Lehigh announced last month that it plans to discontinue the President’s Scholar Program, beginning with the class of 2023.
The scholarship was established in 1995 by Lehigh’s 11th president, Peter Likins. The program was initially proposed by Likins while he was growing Lehigh graduate programs, said Jennifer Jensen, the deputy provost for academic affairs.
The decision to discontinue the program has been under discussion for a few years.
Jensen acknowledged the program has done good things for students at Lehigh, but there are more pressing needs for the money. Jensen cited financial aid as one of these areas that the administration plans to increase funds. Lehigh’s financial aid website states Lehigh remains committed to meeting 100 percent of demonstrated need for all admitted and current students with a need-blind admissions approach.
“As the world becomes more diverse, as more people hear about Lehigh, as we broaden our footprint, we’re going to get more people applying and we have to meet all of their needs,” Jensen said.
The President’s Scholar Program is fairly specialized to Lehigh, especially given that students are accepted into the program solely based on their GPAs.
“I think that the Presidential Scholarship stands among a variety of things about Lehigh that allow it to stand apart from other universities in a very positive way for students who are considering coming to Lehigh,” said Matthew Hornung, ’21.
Though 40 percent of the money received from Lehigh’s GO campaign is intended to be used for financial aid, undergraduate students are still concerned about receiving enough money to support their education.
“The university realized it had come time to make that switch,” Jensen said.
In 2018, revenues of approximately $1.5 million were spent on the President’s Scholar Program, but the number varies from year to year, Jensen said.
Despite Lehigh’s $1.3 billion endowment, a gift of $5 million can only generate aid for two or three students a year, according to Jensen. There are laws regulating how much from the endowment Lehigh can use at one time. When money is donated, it is expected that the money is able to last forever, so payouts every year are limited because the endowment has to be preserved.
“Whether a student is on financial aid or not, every student here is getting an education that costs more than they are paying,” Jensen said. “The endowment subsidizes the cost of their education.”
Some undergraduates need a fifth year to complete their undergraduate program or start a graduate program, but some eligible students deliberately stay for a fifth year because they are admitted into the program.
Scott Henry, ’18, is a presidential scholarship recipient and is in his fifth year at Lehigh. He is using the program to finish his IBE degree. Based on his GPA at the end of junior year, he knew he would be eligible for the program.
He said when he read the original Brown and White article regarding the discontinuation of the scholarship, he was shocked.
“It’s disappointing to see because so many people get a lot out of it,” Henry said. “There wasn’t a definitive reason as to why.”
Jensen confirmed the initial announcement of the discontinuation of the program, which was a short blurb at the top of the President’s Scholar Program webpage.

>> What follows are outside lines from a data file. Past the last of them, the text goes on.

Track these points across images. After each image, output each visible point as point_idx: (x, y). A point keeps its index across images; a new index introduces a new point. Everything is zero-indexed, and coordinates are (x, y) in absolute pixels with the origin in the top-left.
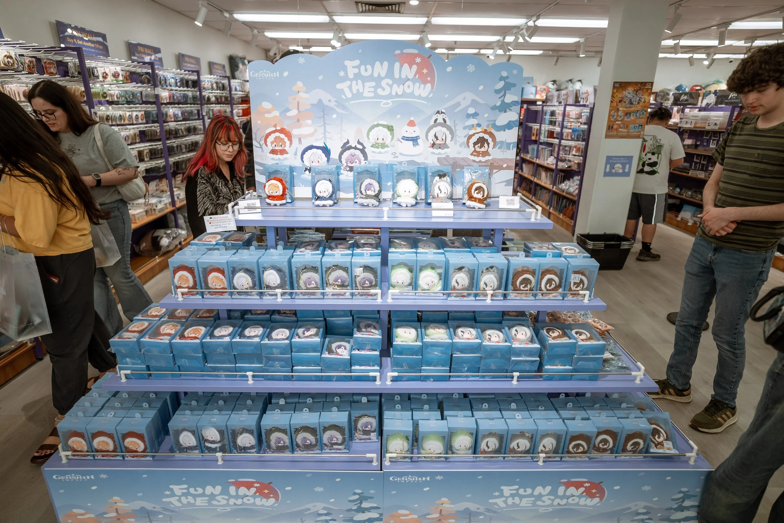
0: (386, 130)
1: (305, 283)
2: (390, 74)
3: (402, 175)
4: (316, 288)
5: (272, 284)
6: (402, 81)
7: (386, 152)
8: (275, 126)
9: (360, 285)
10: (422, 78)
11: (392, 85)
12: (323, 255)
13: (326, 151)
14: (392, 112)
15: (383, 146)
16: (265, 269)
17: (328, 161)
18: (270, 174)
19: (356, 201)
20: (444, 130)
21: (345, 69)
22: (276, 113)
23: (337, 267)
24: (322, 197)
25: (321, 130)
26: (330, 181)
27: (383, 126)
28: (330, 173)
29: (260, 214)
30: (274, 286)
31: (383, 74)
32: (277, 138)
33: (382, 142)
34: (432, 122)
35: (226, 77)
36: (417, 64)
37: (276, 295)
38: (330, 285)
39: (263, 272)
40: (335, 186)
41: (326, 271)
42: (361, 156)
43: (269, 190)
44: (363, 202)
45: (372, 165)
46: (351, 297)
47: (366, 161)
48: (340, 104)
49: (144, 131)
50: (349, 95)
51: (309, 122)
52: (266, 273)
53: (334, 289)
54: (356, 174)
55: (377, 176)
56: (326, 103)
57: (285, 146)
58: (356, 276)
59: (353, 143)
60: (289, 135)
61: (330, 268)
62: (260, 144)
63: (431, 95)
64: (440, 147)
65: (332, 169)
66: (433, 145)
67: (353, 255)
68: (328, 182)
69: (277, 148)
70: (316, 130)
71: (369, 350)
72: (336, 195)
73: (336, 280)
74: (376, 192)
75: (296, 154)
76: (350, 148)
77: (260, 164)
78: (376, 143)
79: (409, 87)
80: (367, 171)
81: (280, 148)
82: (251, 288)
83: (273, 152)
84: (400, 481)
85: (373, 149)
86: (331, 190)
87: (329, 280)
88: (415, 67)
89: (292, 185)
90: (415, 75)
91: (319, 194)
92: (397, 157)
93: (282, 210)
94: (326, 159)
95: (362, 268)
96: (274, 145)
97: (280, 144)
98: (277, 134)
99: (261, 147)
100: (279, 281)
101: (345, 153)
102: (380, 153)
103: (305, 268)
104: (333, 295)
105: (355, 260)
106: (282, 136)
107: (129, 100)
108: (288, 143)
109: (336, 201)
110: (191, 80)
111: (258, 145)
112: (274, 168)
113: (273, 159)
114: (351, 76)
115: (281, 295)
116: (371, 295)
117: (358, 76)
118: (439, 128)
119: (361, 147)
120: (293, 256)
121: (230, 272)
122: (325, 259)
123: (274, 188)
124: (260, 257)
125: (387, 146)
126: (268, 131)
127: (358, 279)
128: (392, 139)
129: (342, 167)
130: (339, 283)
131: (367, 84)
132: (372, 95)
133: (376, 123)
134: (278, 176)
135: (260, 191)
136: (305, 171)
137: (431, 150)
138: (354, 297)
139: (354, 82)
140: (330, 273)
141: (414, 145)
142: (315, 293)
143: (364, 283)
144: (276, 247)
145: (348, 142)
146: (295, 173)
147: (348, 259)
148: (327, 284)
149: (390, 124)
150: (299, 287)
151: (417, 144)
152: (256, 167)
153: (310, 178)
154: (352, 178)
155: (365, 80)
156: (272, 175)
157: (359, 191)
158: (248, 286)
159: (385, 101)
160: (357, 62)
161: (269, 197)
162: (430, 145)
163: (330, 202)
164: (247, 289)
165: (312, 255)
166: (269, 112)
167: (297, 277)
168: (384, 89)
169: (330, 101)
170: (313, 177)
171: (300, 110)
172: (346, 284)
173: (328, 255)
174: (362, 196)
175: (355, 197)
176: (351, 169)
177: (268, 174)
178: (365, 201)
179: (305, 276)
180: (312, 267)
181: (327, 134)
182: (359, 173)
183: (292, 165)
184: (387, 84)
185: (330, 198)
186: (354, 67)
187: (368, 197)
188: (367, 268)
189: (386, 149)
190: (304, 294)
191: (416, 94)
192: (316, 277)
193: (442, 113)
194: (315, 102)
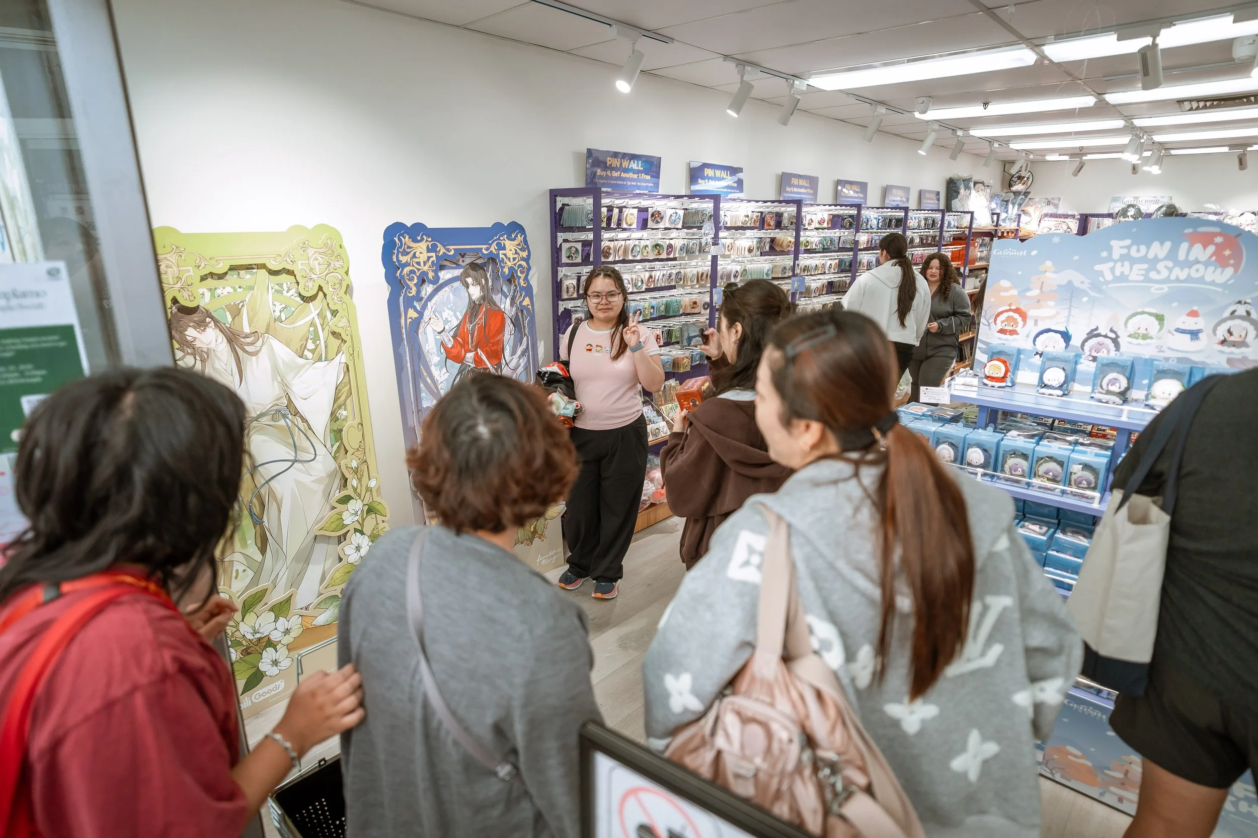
0: (1153, 319)
1: (1011, 470)
2: (1172, 255)
3: (1162, 374)
4: (1023, 476)
5: (974, 463)
6: (1188, 264)
7: (1148, 344)
8: (1010, 305)
9: (1075, 484)
10: (1221, 261)
11: (1173, 268)
12: (1038, 444)
13: (1066, 336)
14: (1166, 299)
15: (1145, 337)
16: (970, 446)
17: (1066, 347)
18: (993, 353)
19: (1092, 395)
20: (1246, 324)
21: (1110, 249)
22: (1014, 292)
23: (1051, 458)
24: (1050, 386)
25: (1066, 313)
26: (1064, 369)
27: (1150, 314)
28: (1065, 361)
29: (976, 393)
30: (976, 464)
31: (1161, 255)
32: (1008, 318)
33: (1144, 332)
34: (1227, 314)
35: (939, 210)
36: (1217, 245)
37: (976, 474)
38: (1039, 476)
39: (968, 448)
40: (1069, 376)
41: (1037, 461)
42: (1111, 345)
43: (988, 371)
44: (1101, 398)
45: (1124, 357)
46: (1061, 495)
47: (1117, 352)
48: (1095, 287)
49: (832, 282)
50: (1109, 277)
51: (1052, 303)
52: (970, 450)
53: (1042, 481)
54: (1100, 365)
55: (1129, 370)
56: (1077, 284)
57: (1017, 327)
58: (1071, 473)
59: (1102, 331)
60: (1024, 316)
61: (1042, 458)
62: (988, 322)
63: (1232, 281)
64: (1234, 344)
65: (1069, 357)
66: (1223, 342)
67: (1073, 451)
68: (1061, 371)
69: (1007, 328)
70: (1058, 313)
71: (1069, 555)
72: (1068, 386)
73: (1047, 473)
74: (1122, 389)
75: (1028, 336)
76: (1099, 335)
77: (984, 342)
78: (1135, 333)
79: (1197, 272)
80: (1113, 363)
81: (1011, 328)
82: (951, 461)
83: (1002, 331)
84: (1077, 709)
85: (1130, 339)
86: (1062, 379)
87: (1038, 471)
88: (1211, 249)
89: (1016, 368)
90: (1211, 257)
91: (1046, 382)
92: (1164, 352)
93: (1000, 393)
94: (1064, 344)
95: (1081, 466)
96: (1004, 324)
97: (1012, 324)
98: (1011, 314)
99: (989, 325)
100: (982, 461)
101: (1090, 341)
102: (1139, 344)
103: (1014, 454)
104: (1040, 488)
105: (1074, 456)
106: (1016, 316)
107: (826, 247)
108: (1021, 323)
109: (1066, 393)
110: (895, 218)
111: (986, 323)
112: (1000, 348)
113: (1000, 338)
114: (1116, 256)
115: (982, 475)
116: (1087, 498)
117: (1123, 258)
118: (1238, 322)
119: (1113, 336)
120: (1002, 439)
121: (935, 443)
122: (1038, 448)
123: (996, 368)
124: (967, 434)
125: (1151, 338)
126: (1000, 310)
127: (1074, 477)
128: (1160, 329)
129: (1083, 356)
130: (1050, 477)
131: (1136, 267)
132: (1142, 278)
133: (1140, 310)
134: (1003, 358)
135: (978, 370)
136: (1035, 355)
137: (1220, 347)
138: (1064, 495)
139: (1119, 264)
140: (1041, 464)
141: (1192, 339)
142: (1020, 481)
143: (1080, 483)
144: (985, 428)
145: (1097, 329)
146: (1022, 356)
147: (1067, 453)
148: (1035, 475)
149: (1160, 312)
150: (1003, 471)
151: (1198, 338)
152: (979, 345)
153: (1040, 363)
154: (1094, 370)
155: (1133, 261)
156: (996, 355)
157: (1099, 384)
158: (949, 459)
159: (1158, 286)
160: (1128, 242)
161: (987, 377)
162: (1218, 341)
163: (1060, 393)
164: (948, 461)
165: (1025, 442)
166: (1006, 290)
167: (1002, 461)
168: (1159, 272)
169: (1082, 283)
170: (1043, 363)
171: (1043, 290)
172: (1058, 479)
173: (1043, 445)
174: (1102, 391)
175: (1093, 391)
176: (1095, 359)
177: (991, 354)
178: (1105, 397)
179: (1011, 462)
180: (1023, 454)
181: (1071, 317)
182: (1103, 365)
183: (1021, 348)
184: (1166, 267)
185: (1060, 387)
186: (1121, 247)
187: (1109, 392)
188: (1087, 467)
189: (1149, 341)
190: (1007, 480)
191: (1208, 279)
192: (1024, 464)
193: (1245, 303)
194: (1064, 282)
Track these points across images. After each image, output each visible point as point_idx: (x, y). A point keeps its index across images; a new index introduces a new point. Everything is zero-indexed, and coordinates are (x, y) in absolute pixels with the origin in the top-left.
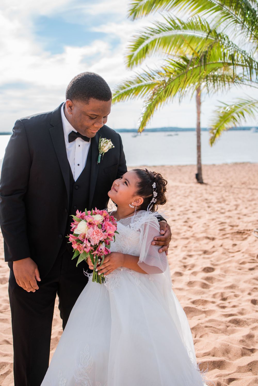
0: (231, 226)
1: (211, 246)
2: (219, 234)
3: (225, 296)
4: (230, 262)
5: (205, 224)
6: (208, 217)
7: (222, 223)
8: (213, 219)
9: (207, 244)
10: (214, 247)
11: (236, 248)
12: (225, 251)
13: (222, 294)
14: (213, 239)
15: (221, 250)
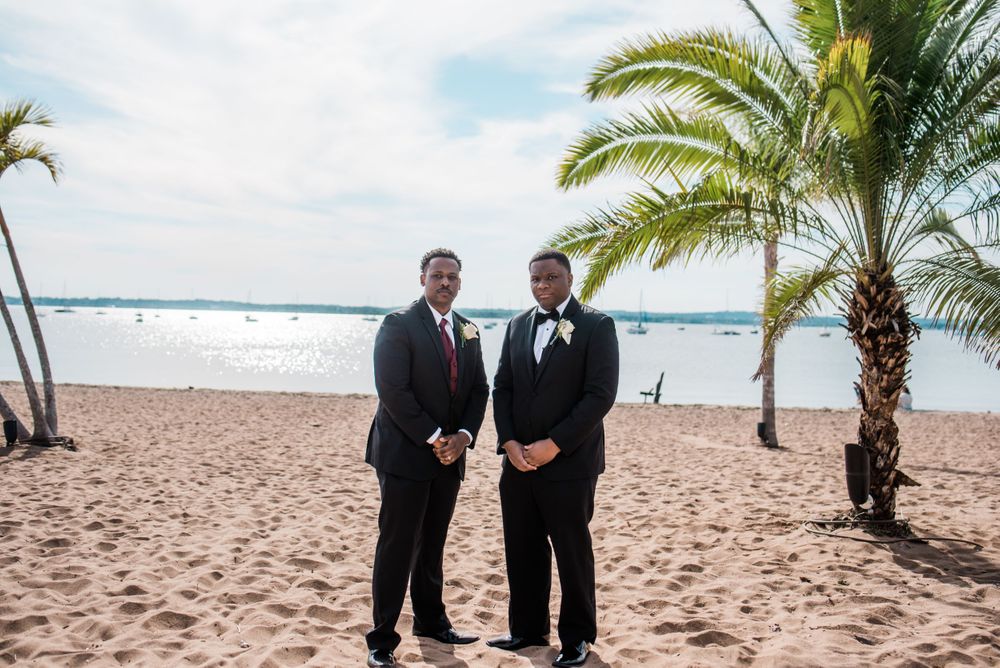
0: (773, 515)
1: (715, 539)
2: (740, 523)
3: (702, 601)
4: (735, 560)
5: (726, 509)
6: (739, 499)
7: (759, 510)
8: (747, 504)
9: (709, 535)
10: (718, 540)
11: (758, 545)
12: (735, 546)
13: (698, 598)
14: (724, 530)
15: (729, 544)
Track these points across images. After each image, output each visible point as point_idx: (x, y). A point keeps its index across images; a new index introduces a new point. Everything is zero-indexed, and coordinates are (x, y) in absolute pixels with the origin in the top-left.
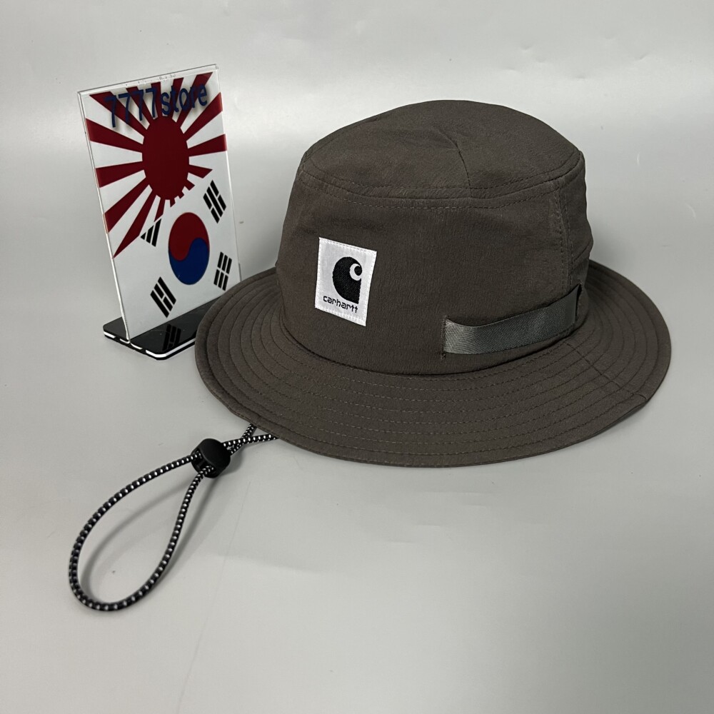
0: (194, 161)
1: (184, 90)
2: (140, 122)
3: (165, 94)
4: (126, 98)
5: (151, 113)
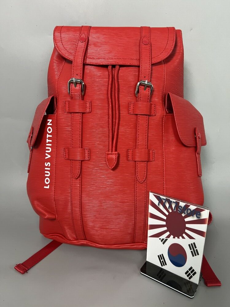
0: (187, 232)
1: (190, 209)
2: (168, 209)
3: (181, 206)
4: (165, 200)
5: (173, 208)
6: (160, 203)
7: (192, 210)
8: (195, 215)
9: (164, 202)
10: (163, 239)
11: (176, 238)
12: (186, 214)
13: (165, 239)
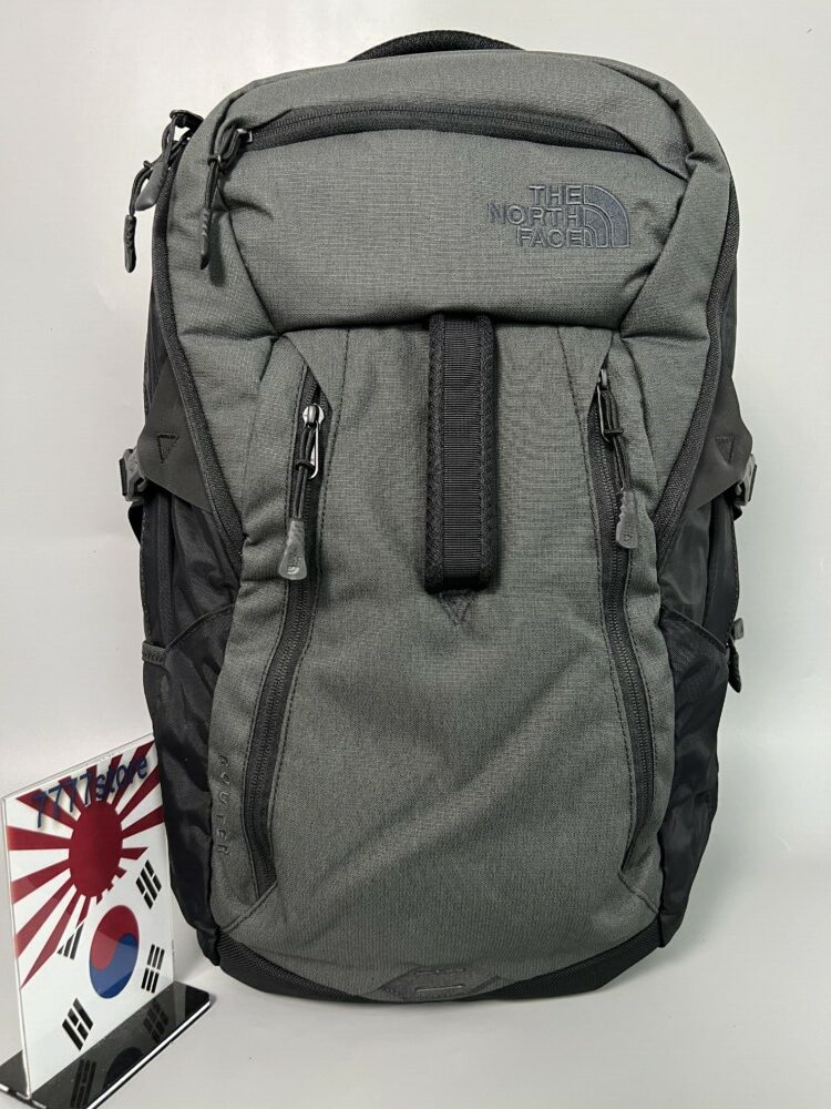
0: (127, 843)
1: (123, 767)
2: (71, 814)
3: (101, 776)
4: (57, 792)
5: (84, 800)
6: (43, 815)
7: (127, 765)
8: (136, 775)
9: (54, 799)
10: (70, 941)
11: (105, 893)
12: (116, 790)
13: (75, 932)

This announcement was not intended to be so public, as it doesn’t pertain to any current students. The undergraduate admissions department was told before the official announcement that the discontinuation was a possibility.
But that doesn’t preclude current students from having an opinion on the matter.
“I think the discontinuation of the presidential scholarship is another item on the laundry list of poor decisions that Lehigh administration has made this year with regard to its current students and how their decisions are impacting their time at Lehigh,” Hornung said.
Hornung said when these students become alumni, he thinks the administration will have a harder time getting donations from them because of their experience as undergraduates at Lehigh.
Jensen said this change may be frustrating at first.
One difficult part about the presidential scholarship is even when students come close to the GPA threshold, regardless if they may have done a rigorous course load or had difficult family situations, they can’t be awarded the scholarship. She said she sympathizes with these students.
“My hope would be that moving forward, we do something that might have a bit more flexibility because I think there are a lot of ways for students to demonstrate their strengths,” Jensen said.